The plan was the solution endorsed by the International Association of Fire Chiefs, the International Association of Chiefs of Police, the National Sheriff's Association, the Association of Public-Safety Communications Officials International and other major public safety organizations.
“For more than five years, public safety professionals have been struggling with unreliable and unclear communications, which has jeopardized lives and the citizens they protect. We applaud the FCC for its leadership and decision in support of the public safety community. We are grateful to FCC Chairman [Michael] Powell and the commissioners for their careful consideration in this important proceeding,” said Chief Ernest Mitchell, IAFC president.
The IAFC supported the FCC's decision because it will address the root cause of the interference problem by separating generally incompatible technologies. The FCC decision places responsibility for paying the cost of relocating 800MHz incumbents on Nextel Communications Inc.
The FCC commissioners unanimously voted to adopt the plan, which gives Nextel 1.9GHz of spectrum, worth an estimated $4.8 billion. In exchange, the Reston, Va.-based company will give up other spectrum and pay to reconfigure the airwaves it currently occupies to ensure public service communications systems are free of interference.
The reorganization would have to be completed within three years.
As expected, other wireless carriers denounced the decision, saying that it amounted to a “taxpayer giveaway” to Nextel. As this report went to press, Nextel's response was noncommittal. “We have an obligation to review all aspects of the decision to fully understand the implications to Nextel's shareholders,” the company said in an Associated Press report.
Nextel will make an anti-windfall payment to the U.S. Treasury Department the conclusion of the relocation process equal to the difference between the credits and the cost of relocating current users. To oversee the administrative and financial aspects of the band reconfiguration and to ensure that rebanding is achieved with minimal disruption to licensees, particularly public safety entities, the FCC created an independent transition administrator.
According to the FCC, the plan will result in an additional 4.5MHz of 800MHz-band spectrum, the equivalent of 90 additional two-way channels, becoming available to public safety, critical infrastructure and private wireless users, including 10 channels for public safety/critical infrastructure interoperability.
APCO International called the FCC's decision a “first step in the solution” for the interference in public safety communications and pledged to support the plan's implementation. APCO said it will focus on helping its members understand the FCC's plan.

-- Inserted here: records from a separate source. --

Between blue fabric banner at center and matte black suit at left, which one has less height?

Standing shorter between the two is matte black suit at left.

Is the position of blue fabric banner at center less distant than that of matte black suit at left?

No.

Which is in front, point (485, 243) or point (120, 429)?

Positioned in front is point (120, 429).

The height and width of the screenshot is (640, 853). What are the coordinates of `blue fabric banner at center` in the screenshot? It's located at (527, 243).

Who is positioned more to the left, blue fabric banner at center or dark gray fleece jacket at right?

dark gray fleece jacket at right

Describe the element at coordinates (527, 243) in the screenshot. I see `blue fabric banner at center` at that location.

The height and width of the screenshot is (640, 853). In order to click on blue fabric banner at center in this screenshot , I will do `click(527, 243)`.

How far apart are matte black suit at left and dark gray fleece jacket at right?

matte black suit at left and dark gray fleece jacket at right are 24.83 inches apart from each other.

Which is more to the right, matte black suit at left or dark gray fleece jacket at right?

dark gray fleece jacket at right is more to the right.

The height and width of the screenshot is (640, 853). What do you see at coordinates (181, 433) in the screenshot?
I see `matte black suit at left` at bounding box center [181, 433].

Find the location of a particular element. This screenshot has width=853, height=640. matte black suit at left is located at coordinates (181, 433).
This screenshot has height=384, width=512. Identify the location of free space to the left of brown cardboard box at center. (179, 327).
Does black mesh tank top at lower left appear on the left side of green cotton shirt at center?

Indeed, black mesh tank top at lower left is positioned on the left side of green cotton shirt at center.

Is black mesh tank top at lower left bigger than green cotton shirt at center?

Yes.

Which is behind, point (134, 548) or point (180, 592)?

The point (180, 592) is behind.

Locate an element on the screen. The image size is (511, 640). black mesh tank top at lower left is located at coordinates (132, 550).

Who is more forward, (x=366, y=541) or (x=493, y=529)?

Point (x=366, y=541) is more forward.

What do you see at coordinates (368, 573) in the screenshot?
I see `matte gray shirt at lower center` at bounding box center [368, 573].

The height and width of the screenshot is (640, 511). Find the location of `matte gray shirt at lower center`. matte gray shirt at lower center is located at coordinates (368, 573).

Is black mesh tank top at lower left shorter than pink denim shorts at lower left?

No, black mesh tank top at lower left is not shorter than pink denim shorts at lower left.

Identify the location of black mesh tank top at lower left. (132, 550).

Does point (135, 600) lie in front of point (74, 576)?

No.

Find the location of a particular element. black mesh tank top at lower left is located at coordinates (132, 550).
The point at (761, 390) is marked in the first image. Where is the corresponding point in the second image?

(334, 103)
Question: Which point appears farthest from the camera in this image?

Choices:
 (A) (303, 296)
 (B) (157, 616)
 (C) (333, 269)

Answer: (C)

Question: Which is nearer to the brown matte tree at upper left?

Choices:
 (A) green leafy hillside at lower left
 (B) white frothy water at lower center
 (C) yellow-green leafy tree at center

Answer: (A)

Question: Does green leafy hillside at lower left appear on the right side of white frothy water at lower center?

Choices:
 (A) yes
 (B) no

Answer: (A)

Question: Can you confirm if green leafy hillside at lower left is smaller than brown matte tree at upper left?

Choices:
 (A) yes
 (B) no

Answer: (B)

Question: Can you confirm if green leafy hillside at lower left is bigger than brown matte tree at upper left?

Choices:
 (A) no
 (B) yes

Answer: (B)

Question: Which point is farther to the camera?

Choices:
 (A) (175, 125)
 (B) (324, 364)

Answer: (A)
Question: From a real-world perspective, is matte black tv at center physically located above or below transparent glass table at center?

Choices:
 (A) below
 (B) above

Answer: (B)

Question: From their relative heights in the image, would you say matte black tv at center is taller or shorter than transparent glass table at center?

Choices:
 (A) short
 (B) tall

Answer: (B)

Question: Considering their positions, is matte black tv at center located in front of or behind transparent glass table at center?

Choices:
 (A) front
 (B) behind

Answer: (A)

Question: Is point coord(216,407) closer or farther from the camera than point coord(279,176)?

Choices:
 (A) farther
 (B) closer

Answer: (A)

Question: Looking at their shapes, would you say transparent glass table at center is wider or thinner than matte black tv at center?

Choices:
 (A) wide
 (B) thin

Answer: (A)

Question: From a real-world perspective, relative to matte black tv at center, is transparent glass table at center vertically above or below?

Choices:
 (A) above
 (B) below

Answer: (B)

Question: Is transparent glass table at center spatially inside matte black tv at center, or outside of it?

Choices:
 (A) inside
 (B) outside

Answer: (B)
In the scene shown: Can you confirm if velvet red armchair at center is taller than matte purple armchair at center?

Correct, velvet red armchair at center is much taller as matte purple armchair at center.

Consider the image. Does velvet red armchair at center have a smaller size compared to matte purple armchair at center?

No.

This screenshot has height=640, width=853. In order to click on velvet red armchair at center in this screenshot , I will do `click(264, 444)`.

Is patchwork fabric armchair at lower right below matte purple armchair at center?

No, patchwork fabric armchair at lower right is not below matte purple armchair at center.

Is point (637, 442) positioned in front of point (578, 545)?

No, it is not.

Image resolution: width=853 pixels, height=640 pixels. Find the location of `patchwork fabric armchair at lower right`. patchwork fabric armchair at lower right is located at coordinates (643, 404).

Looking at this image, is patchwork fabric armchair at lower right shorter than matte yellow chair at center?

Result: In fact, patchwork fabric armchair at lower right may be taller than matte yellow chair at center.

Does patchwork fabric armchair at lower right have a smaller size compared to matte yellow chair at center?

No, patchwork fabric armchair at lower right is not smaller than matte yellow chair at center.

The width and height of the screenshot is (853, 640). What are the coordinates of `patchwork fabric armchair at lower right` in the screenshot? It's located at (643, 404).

But support for the FCC's decision from the public safety side was not universal. Calling the FCC's decision an endorsement of “the Nextel spectrum grab,” a group called the First Response Coalition called on Congress and the courts to overrule the FCC's decision. The coalition includes William Fox, commissioner of the Metropolitan Fire Association of New York City; the National Black Police Association; the Gray Panthers; the American Legislative Exchange Council; the National Black Chamber of Commerce; American Corn Growers Association; and California Seniors Coalition.
Gene Stilp, a volunteer firefighter, EMT and vice president of the Dauphin-Middle Paxton Fire Company #1 in Dauphin, Pa., is the group's coordinator. “This is a sad day for firefighters, police officers and other emergency personnel across America,” he said.
“Since 9/11 this administration has failed to provide funding to solve interoperability problems. Today's decision by the commission continues to ignore this critical need. They had a major opportunity here, but they ignored the needs of first responders in order to solve a political problem and to bail out Nextel.”
At presstime, it remained to be seen whether Nextel would agree to implement the plan or whether other telecommunications companies might delay implementation in the courts.